Meet our founder

A kitchen catch up with Will

So, where did it all begin? Can you tell us about your experience?

I’m a carpenter by trade, training formally after studying Art & Design at college. In the early days I took a job with a property renovation firm and built on my skills, observing and learning from those more experienced than me. I learnt a lot in those years and they gave me a solid foundation from which to build my career. I began taking on commissions at weekends and slowly built up a small client base. Eventually I made the break to go it alone and worked out of a modest workshop on small furniture projects, developing my skills into something more akin to those of a joiner. I’m quite the perfectionist though, so I was never satisfied, always pushing to find ways to improve; to make surfaces smoother, joins neater, cabinets more functional. Over the years my skills were refined and I soon learnt that, in the same way you need quality ingredients to make a good meal, so too do you need premium materials to make exceptional furniture. I now source the best materials I can and drawing on my passion for design, we make furniture of a standard I am incredibly proud to put my name to.

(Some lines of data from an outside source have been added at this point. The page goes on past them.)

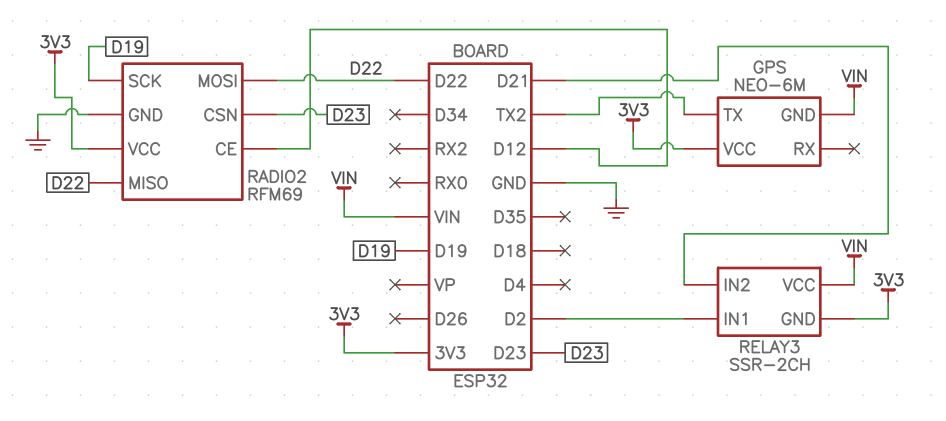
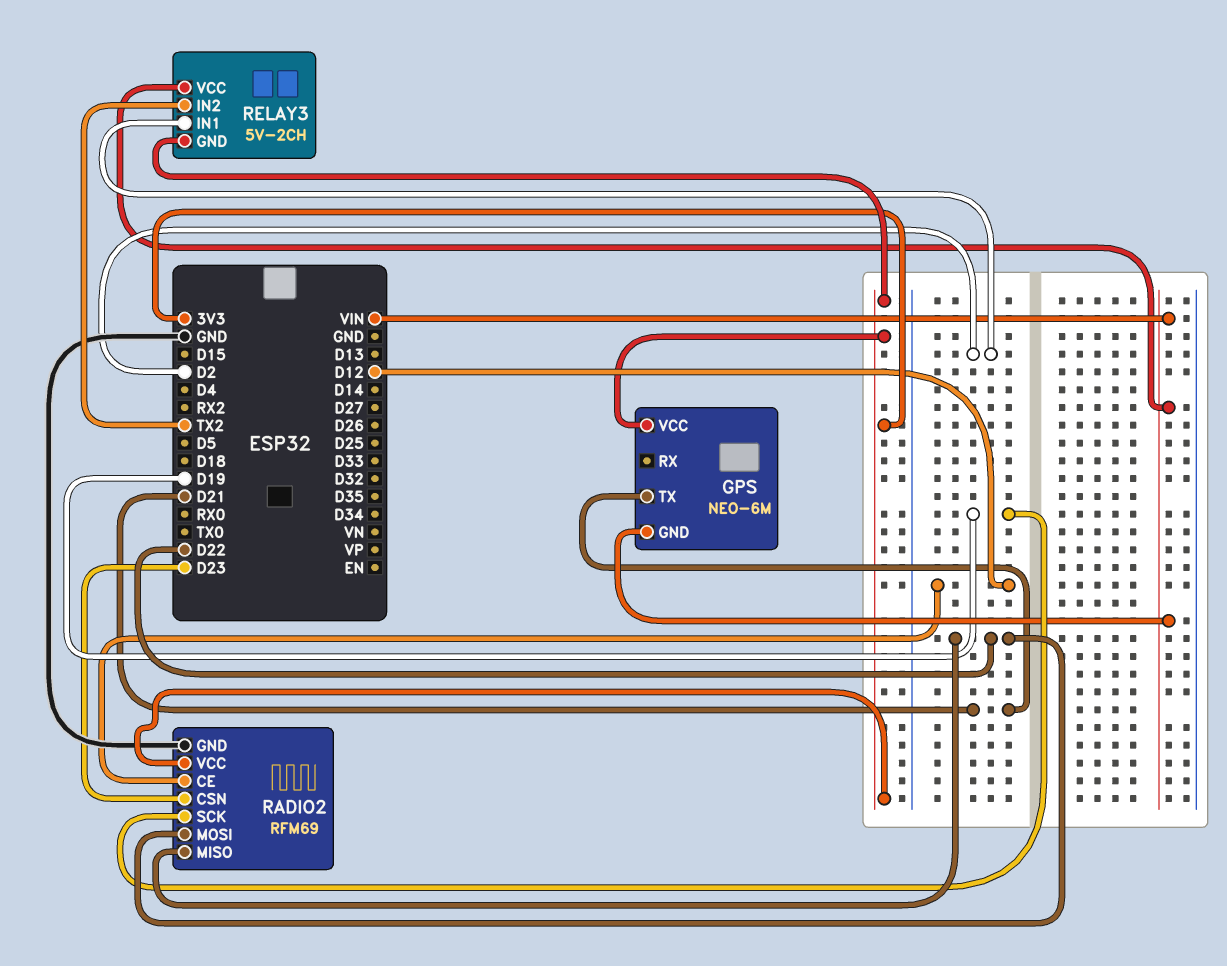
GPS pin TX: TX2 -> D21
RELAY3: SSR-2CH -> 5V-2CH
RELAY3 pin IN2: D21 -> TX2

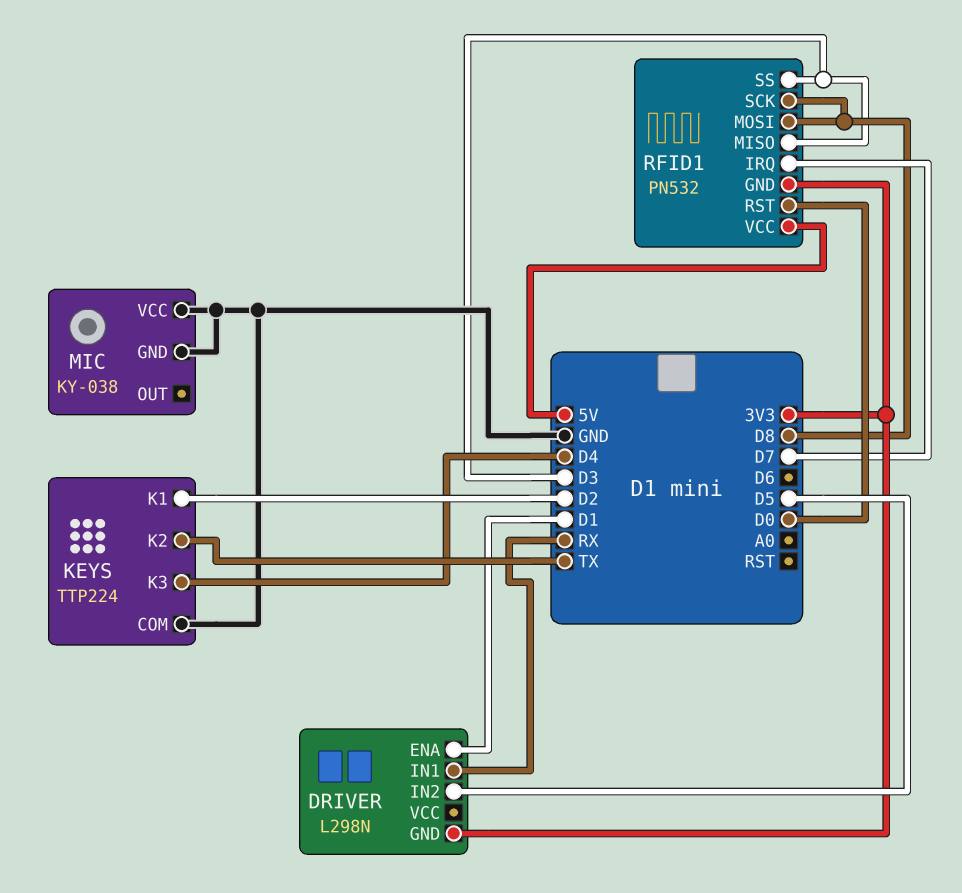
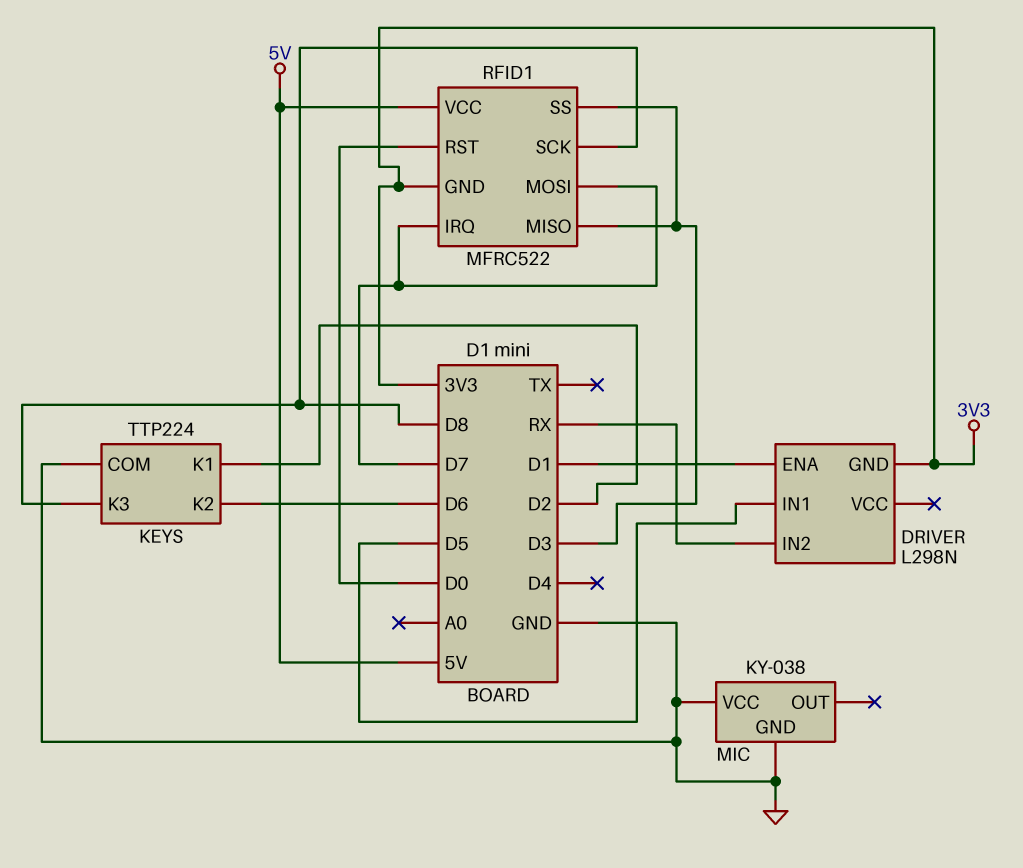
DRIVER pin IN1: RX -> D5
DRIVER pin IN2: D5 -> RX
KEYS pin K2: TX -> D6
KEYS pin K3: D4 -> D8
RFID1: PN532 -> MFRC522
RFID1 pin MOSI: D8 -> D7

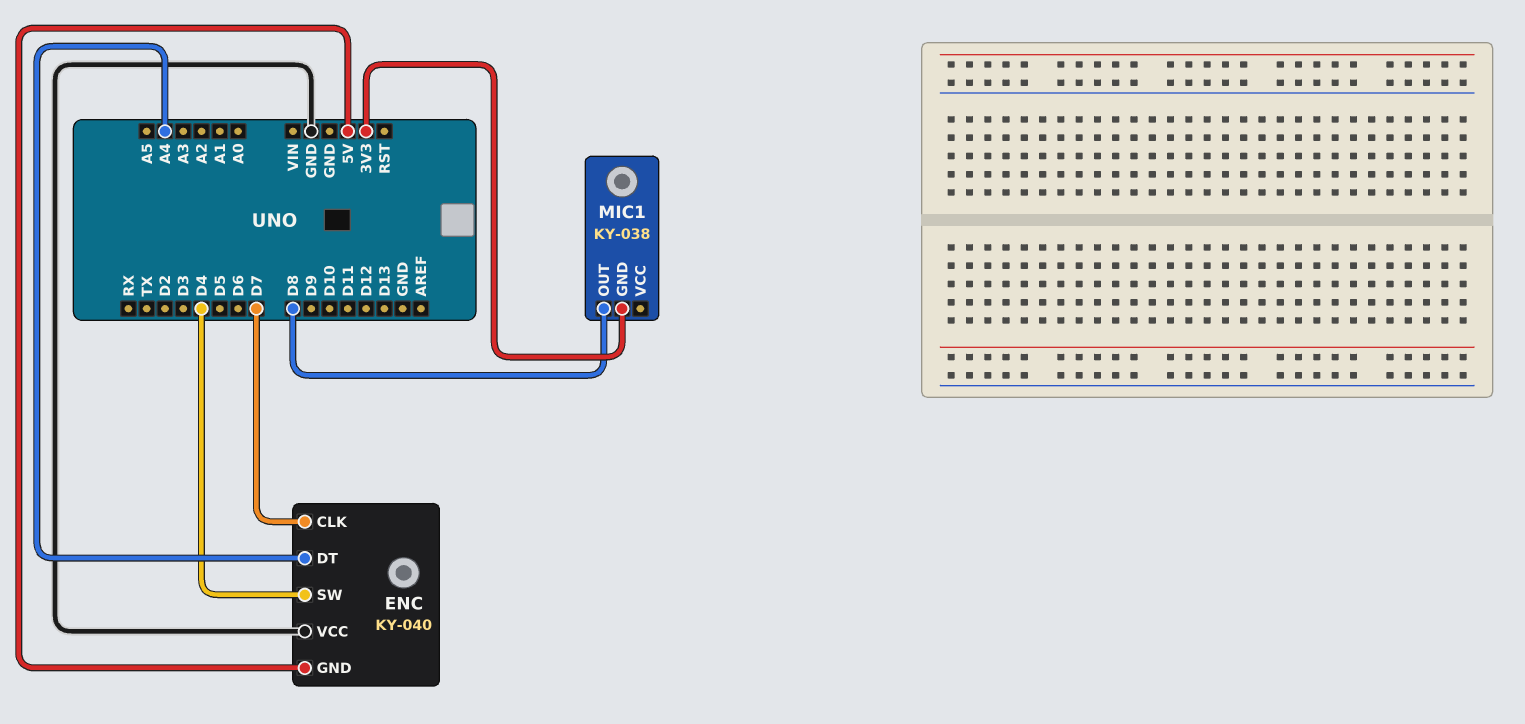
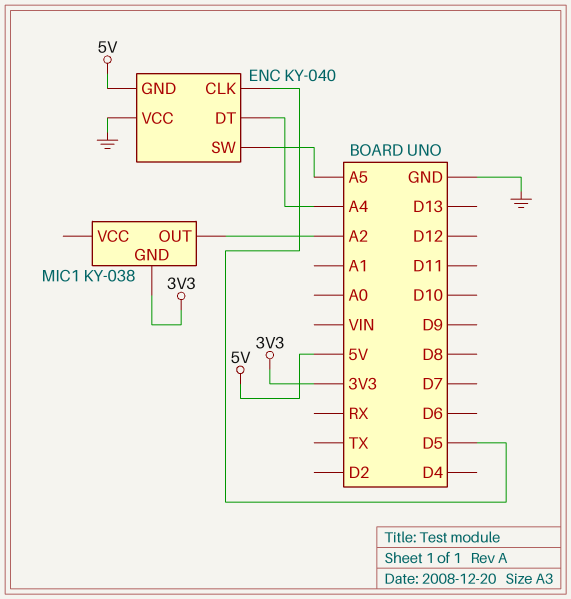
ENC pin CLK: D7 -> D5
ENC pin SW: D4 -> A5
MIC1 pin OUT: D8 -> A2

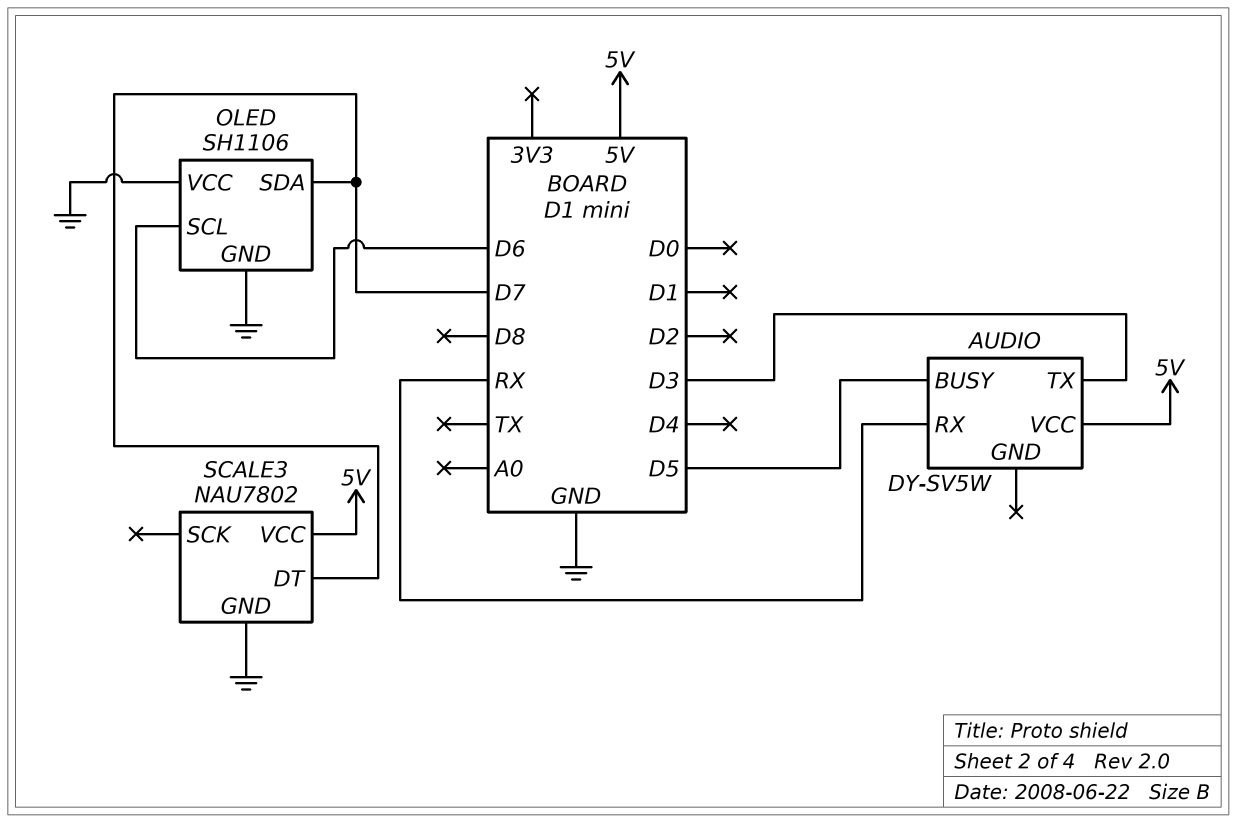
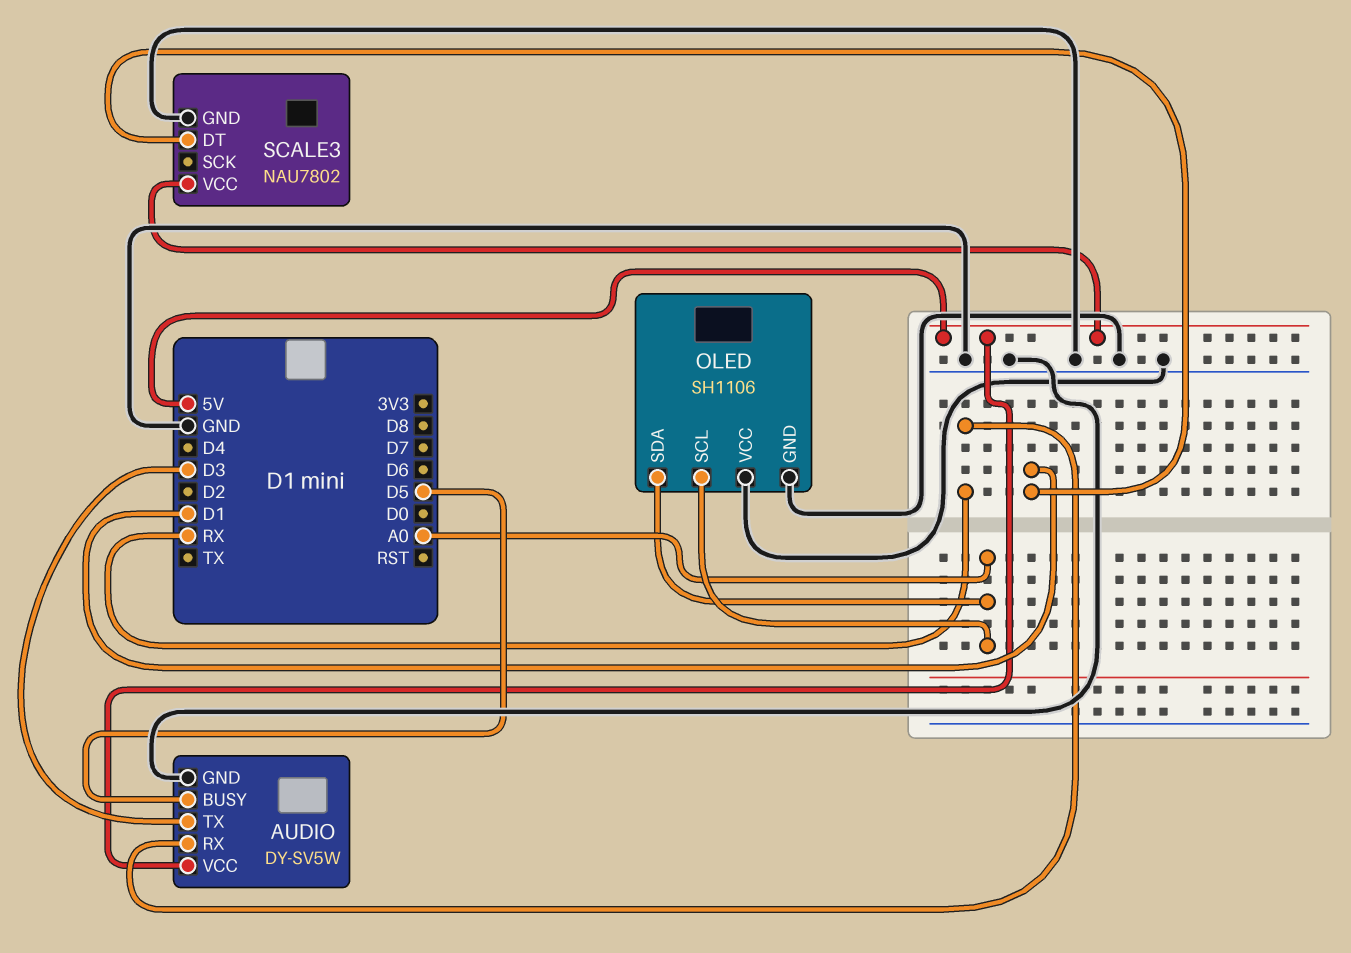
AUDIO pin GND: none -> GND
OLED pin SCL: D6 -> A0
OLED pin SDA: D7 -> A0
SCALE3 pin DT: D7 -> D1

Over the past decade, the kitchen has become the social hub of the house, a place for work, and a place for the family to relax. As a designer, what challenges does this present to you?

I think on the whole, kitchens are more spacious than they used to be because they now need extra room to perform on so many levels. Original kitchen spaces are often extended to create extra living space which means, from a design point of view, we need to consider how the room can be used to cook and be sociable at the same time. We try to design preparation and cooking areas facing outwards, using islands or peninsulars, as opposed to facing a wall. But when this isn’t possible, the use of mirrored splashbacks or feature walls offer a great way of keeping you involved with what’s going on behind you.

When the kitchen is open plan and especially if your sight line extends into other rooms, the style and colour of the kitchen cabinetry will need to work in harmony with the rest of the house. I think this is why we champion the Shaker style and values so fervently. Shaker design in itself is classic and timeless, with design features so versatile they can be applied to furniture throughout the home; Shaker media cabinets, alcove shelving, wardrobes. They all work cohesively together and offer a style statement that will never age, which is so important when making an investment in your home.

How do you go about solving the problems your clients bring you?

Quite often, given the nature of our work, we get presented with unusually shaped spaces or rooms with architectural features that pose a challenge to work around. Many people choose bespoke cabinetry for these reasons, so these challenges have become aspects we have come to expect. Our approach is to identify these problems early on and to prioritise these within the design. Largely these challenges will dictate the layout of the cabinetry and will inform the basis of the design. For instance, in a dark space we will design everything with the intention of maximising the light- in the colour scheme and the materials we use, from reflective surfaces to a carefully considered lighting plan. We always thoughtfully design to get the best out of a space. The beauty of bespoke cabinetry is that all space can be utilised, no matter how awkward it is. Sometimes it’s these characterful nooks, or sloping ceilings, that give a space its identity and make the room feel unique. So, whilst we will always make allowances for challenging spaces, it’s also lovely to celebrate these and make a feature of them where we can.

What are the challenges associated with designing kitchens in small spaces?

Clients tend to come to us with a wish list, which is great in the most part. The more detailed a brief we have the easier it is to get a suitable design drawn up first time around. However, it’s always best to list in order of priority, because in small spaces the challenge is always to balance form and function and every square inch counts. It’s important to be realistic about your space, no matter what size it is, to think about which design aspects are most important to you and where you wouldn’t want to compromise, because although we will utilise all available space and build up to the ceiling if we need to, there is usually an element of compromise in a restricted space.

What’s the kitchen like in the Mundy household?

Busy! It sees the hustle and bustle of family life like most family kitchens. I like to experiment in the kitchen when I get the chance but my wife is the competent cook in our house. When she’s not working alongside me at Will Mundy HQ she’s usually found in the kitchen stirring something delicious. We have teenage daughters who are forever baking or concocting lurid coloured smoothies so the kitchen is frequently a hive of activity. I tend to stay out of the way and get my kitchen fix designing lovely spaces for other people!

Tell us a little about what Will Mundy as a business can offer clients.

I’d like to think people come to us, firstly and foremostly, for beautiful cabinetry and functional design, but the experience we offer clients stretches far beyond this. The process of taking a project from the initial brief, to the design and through to installation can be involved and requires a certain amount of guidance to ensure all runs smoothly. My wife and I are always the main points of contact and a client will always deal with us directly throughout. As a small business we’re proud to be able to offer a level of personal service rarely found in larger companies.